No era un secreto el desprecio desmedido e irracional que sintieron por mi madre, como tampoco lo era negar la evidencia de que medio pueblo pensaba como ellos. Ni siquiera guardaron la discreción de sus opiniones durante el entierro, dándose codazos con la boca apretada para señalar con el mentón a mi padre llorando desconsolado sobre el ataúd de roble donde descansaba su difunta esposa. Saltaban sobre mí como un muelle, creyéndome un pequeño teletubbie que no se enteraba de nada. En gran parte, las personas como mi tía, con una buena empresa y un marido con la misma suerte, se creen con derecho de manifestar abiertamente que es necesario que existan personas en situaciones más penosas que las suyas para estar en las alturas. La cima es muy pequeña para tanta gente. Mi tía Olimpia nunca me cayó bien, desde hacía muchos años atrás que no me parecía buena persona. No le gustaban los niños y eso se notaba, pues apenas aguantaba a los suyos. No hacía más que contratar niñeras para que estas se encargaran de su dieta y sus numerosísimas actividades extraescolares.
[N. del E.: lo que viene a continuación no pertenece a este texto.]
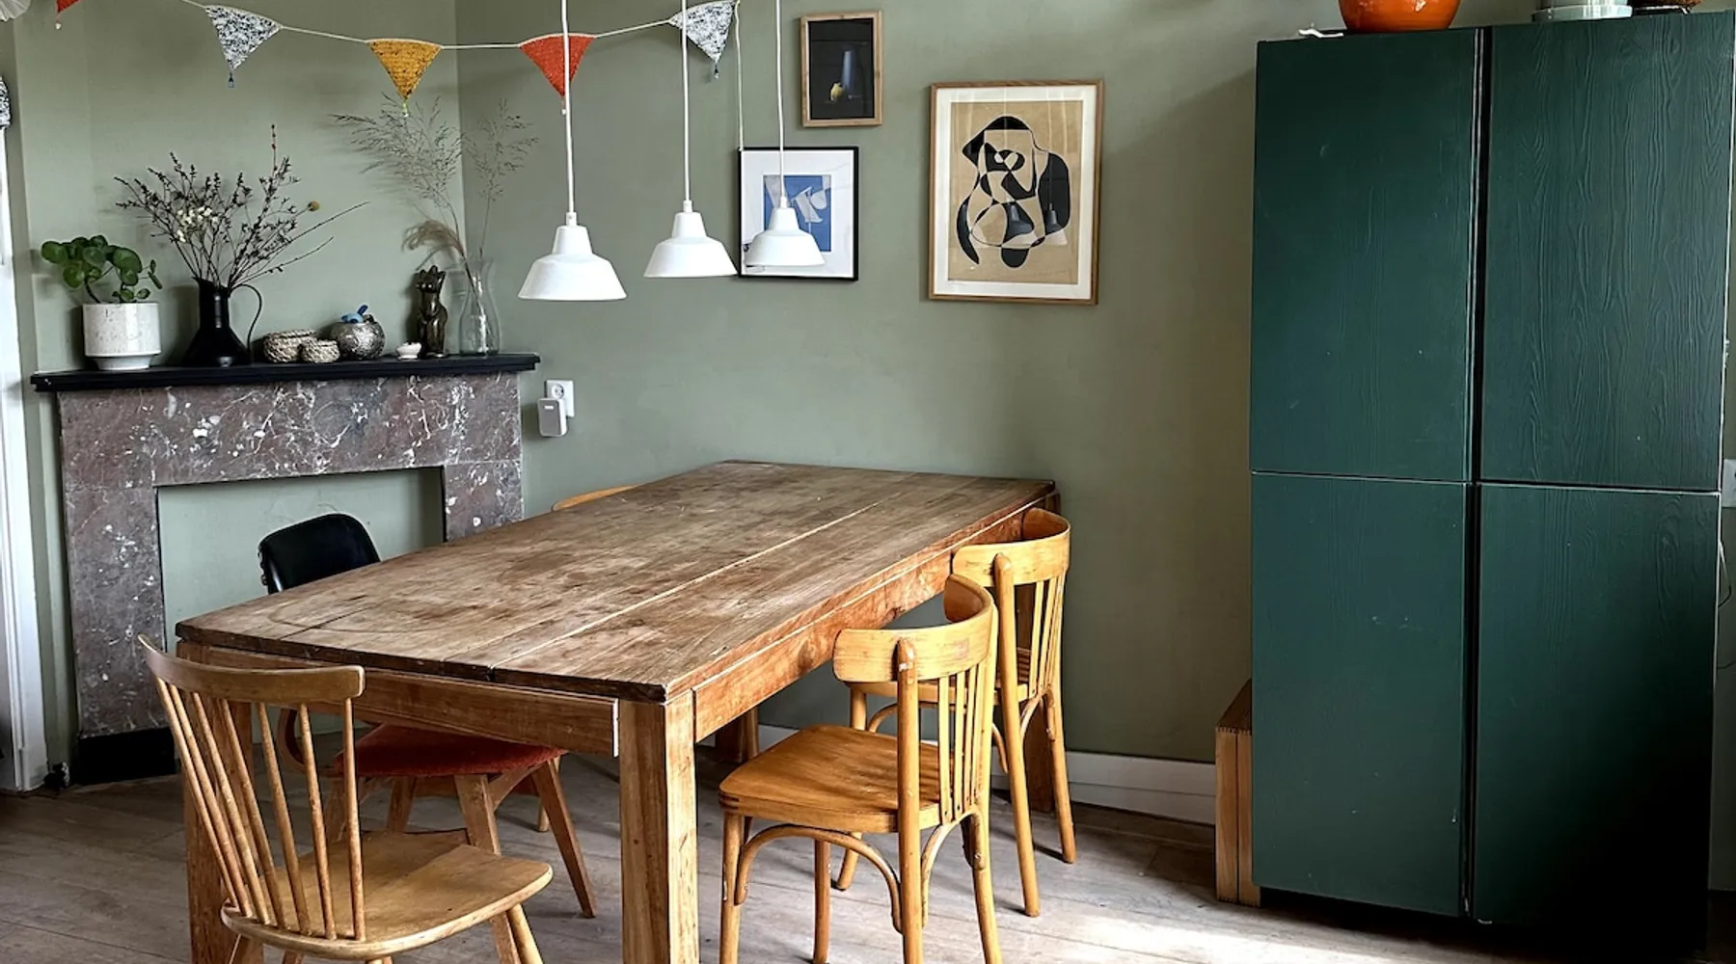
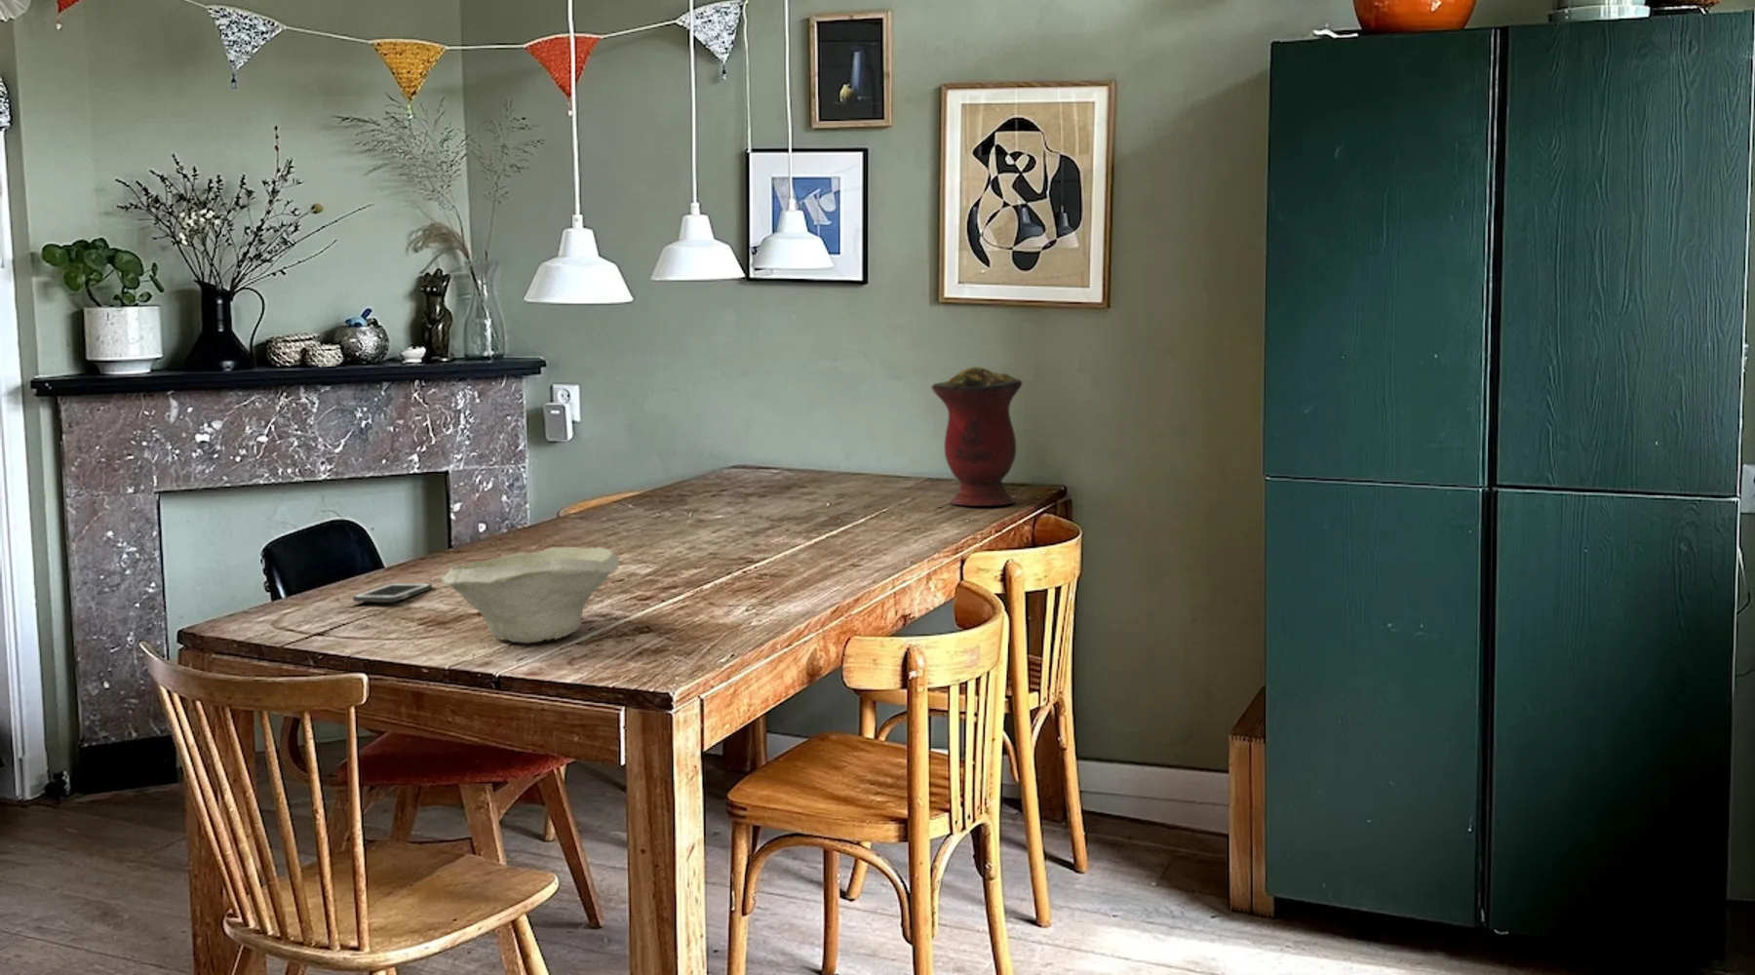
+ cell phone [352,582,433,604]
+ bowl [441,546,621,644]
+ vase [930,365,1023,507]
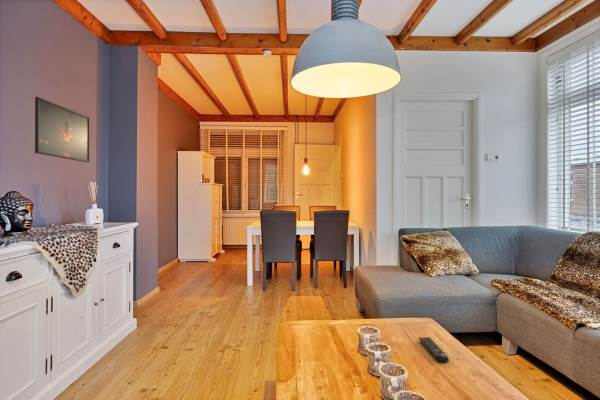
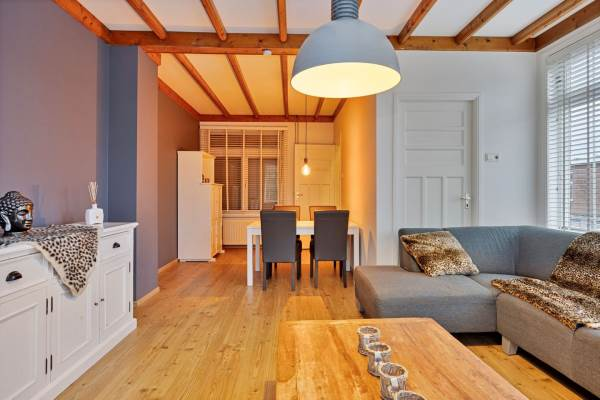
- remote control [418,336,450,364]
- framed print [34,96,91,164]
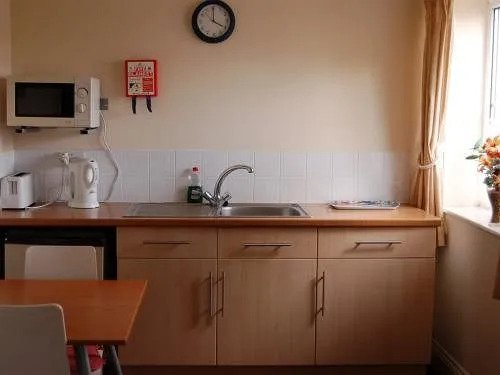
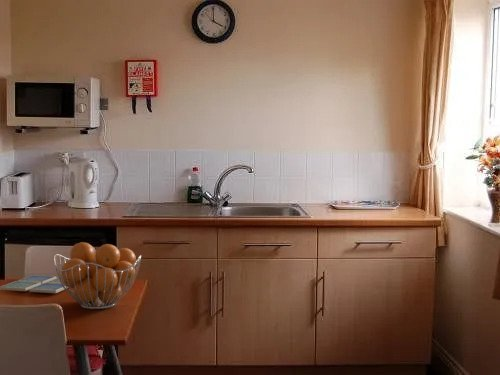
+ fruit basket [53,241,143,310]
+ drink coaster [0,274,69,294]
Entre ella y yo no era un secreto que lo único que nos unía era el mismo sentimiento de repulsión. El resto de la familia se divertía observando cómo la mujer bromeaba conmigo cuando realmente se reía de mis ojos grises y saltones, que eran de mi madre, o decía que parecía un fantasma por la palidez natural de mi piel. Entonces años atrás me cruzaba de brazos y miraba al horizonte con el ceño fruncido, provocando las risas de todos mientras Olimpia añadía que mi cara se arrugaba tanto que parecía una ciruela pasa. Así que no era extraño que cuando estaba cerca de mi tía Olimpia, el pecho me ardiera y mis puños se cerraran sobre mis rodillas de manera natural.

***

-Venga, a comer –ordenó la matriarca, sentándose en el extremo de la mesa.
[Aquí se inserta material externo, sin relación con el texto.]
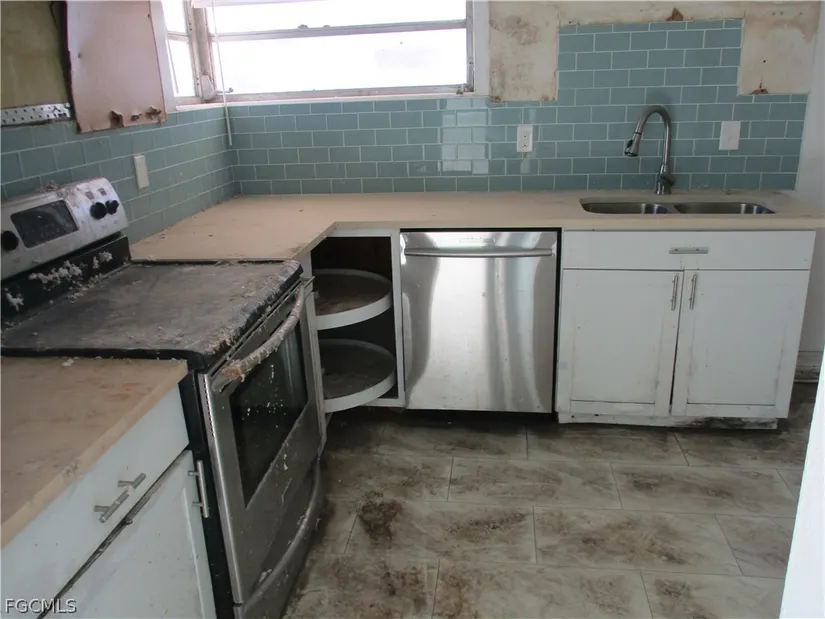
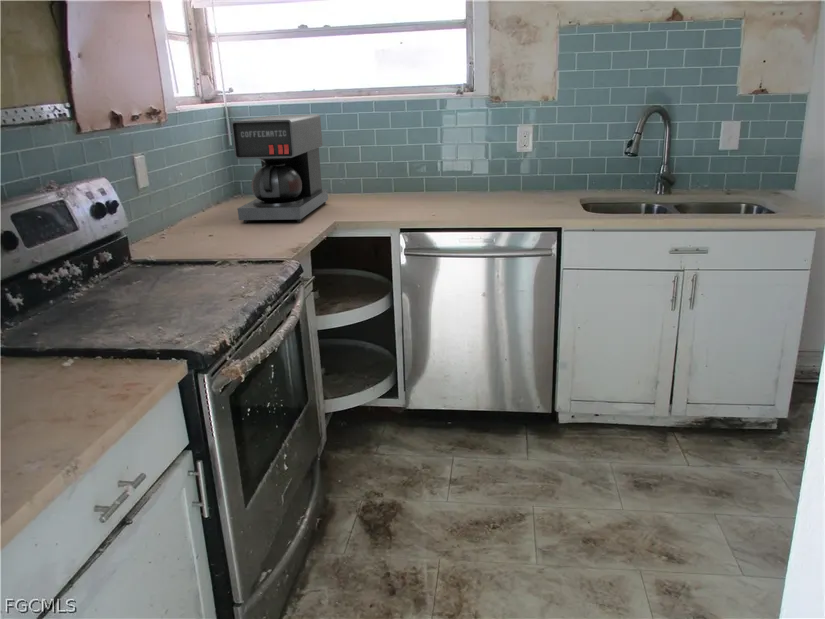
+ coffee maker [230,113,329,224]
-¿Y este? –preguntó Tomás Segundo, dirigiéndose jocosamente a su hermano durmiente.

El rostro de mi tía Olimpia se iluminó tras aquello e interrumpió el trago de vino para decir:

-Pues a ese más vale meterle la cena con un catéter, que ya con la otra habrá entrenado de lo lindo –sentenció entre risas, aun a pesar de tenerme compartiendo mesa a pocos centímetros de ella.

Era incapaz de probar bocado, pues el estómago se me había retorcido de tal modo que era imposible que nada entrara por él. No podía comprender por qué estábamos ahí, mi padre inconsciente en el sofá, enfermo, y yo con el cuerpo tieso y la mirada clavada en la mesa entre Jacinto González a mi izquierda y el matrimonio odioso a mi derecha. Supliqué hacia mis adentros que terminaran las burlas, pues la consternación me aplastaba más de lo que nunca dejé ver en realidad. Nunca expresaba mis sentimientos sin querer, era como si mi rostro estuviera férreamente entrenado para no dejar salir las emociones, y mi cuerpo era exactamente igual. Solo si me hubieras mirado muy de cerca podías adivinar que este pesaba más que un canto rodado sobre la silla, pues aparte de mi peso contenía todo lo que ocultaba en mi interior.

Esa fue la noche de las burlas, de los gritos silenciosos que arañaban mi garganta como una bestia deseando escapar de mi.